Principles of seed banks and the emergence of complexity from dormancy

Abstract

Across the tree of life, populations have evolved the capacity to contend with suboptimal conditions by engaging in dormancy, whereby individuals enter a reversible state of reduced metabolic activity. The resulting seed banks are complex, storing information and imparting memory that gives rise to multi-scale structures and networks spanning collections of cells to entire ecosystems. We outline the fundamental attributes and emergent phenomena associated with dormancy and seed banks, with the vision for a unifying and mathematically based framework that can address problems in the life sciences, ranging from global change to cancer biology.

Fig. 1. Seed banks develop among diverse taxa with different life histories and reproductive modes.

A Annual plants, like Lunaria, produce seeds at the end of a growing season, which are deposited into the soil. A well-recognized example of bet-hedging, some fraction of these seeds will delay germination despite optimal conditions. B Daphnia is a planktonic crustacean with parthenogenic reproduction, where females generate offspring without fertilization. When stressed, some species produce males, who in turn fertilize females, leading to the production of dormant resting stages (ephippia) that can persist for extended periods of time in aquatic sediments. C Among many groups of microorganisms, including gut bacteria like Bacteroides, individuals can enter and exit from a dormant state independent of reproduction and without the need of generating physical resting structures. Part (A) image is courtesy of P. Meyer. Part (B) image is courtesy of J. Haney and the illustration is courtesy of J. Ferguson (https://www.paintingbiology.com). Part (C) image is courtesy of C. Skilbeck, (www.cronodon.com).

Fig. 2. Primary attributes (boxes) and transitions (arrows) in a generalized seed-bank model.

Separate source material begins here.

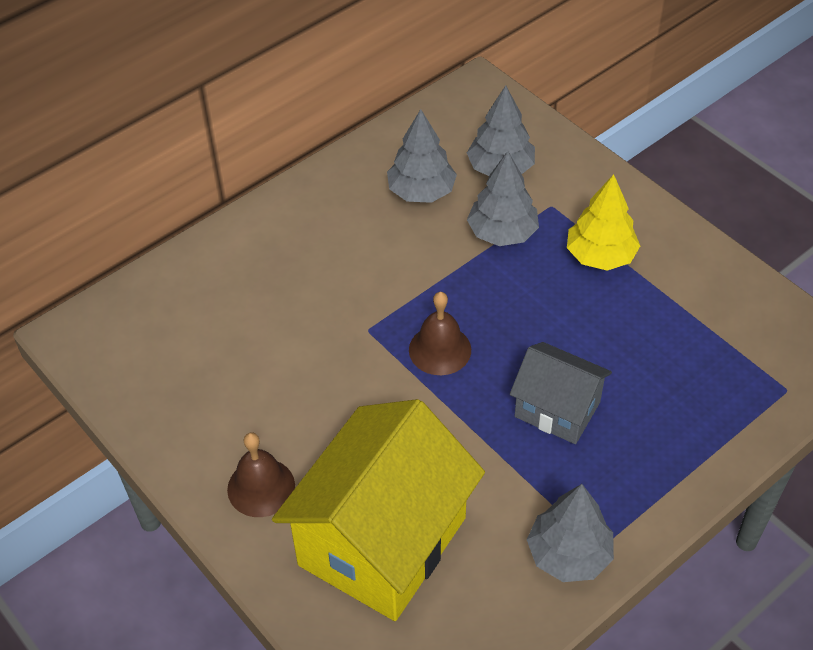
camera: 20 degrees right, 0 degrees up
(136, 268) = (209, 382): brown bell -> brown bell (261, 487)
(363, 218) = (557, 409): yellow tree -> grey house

In this example, the sizes of the active and dormant pools are made up of an equal number of individuals (N = 70) belonging to different classes (colored squares), which may represent genotypes within a population or species within a community. In the active pool, individuals can be gained through reproduction and lost through mortality. In the dormant pool, there is no reproduction, and mortality of inactive individuals is typically assumed to be much lower than for active individuals, which is reasonable for many but not all taxa that invest in long-lived seed banks. In addition, pool sizes are influenced by stochastic or deterministic transitions between metabolic states (i.e., initiation and resuscitation), which determine the size and rate at which pools undergo turnover. In terms of $\alpha$-diversity, the richness of classes in the dormant pool ($S_d$ = 9) is greater than the richness in the active pool ($S_a$ = 4). In terms of $\beta$-diversity, the active and inactive pools are 82 % dissimilar based on the abundance-weighted Bray-Curtis metric: ${\sum }_{k=1}^S\left[x_{ak}-x_{dk}\right]/{\sum }_{k=1}^S\left(x_{ak}+x_{dk}\right)$, where $x_{ak}$ and $x_{dk}$ correspond to the abundance of class $k$ in the active ($a$) and dormant ($d$) pools, respectively, and $S$ is the number of classes contained in the pools. Seed-bank attributes can also be influenced by migration, especially when dormancy facilitates the dispersal and colonization of individuals in a regional landscape.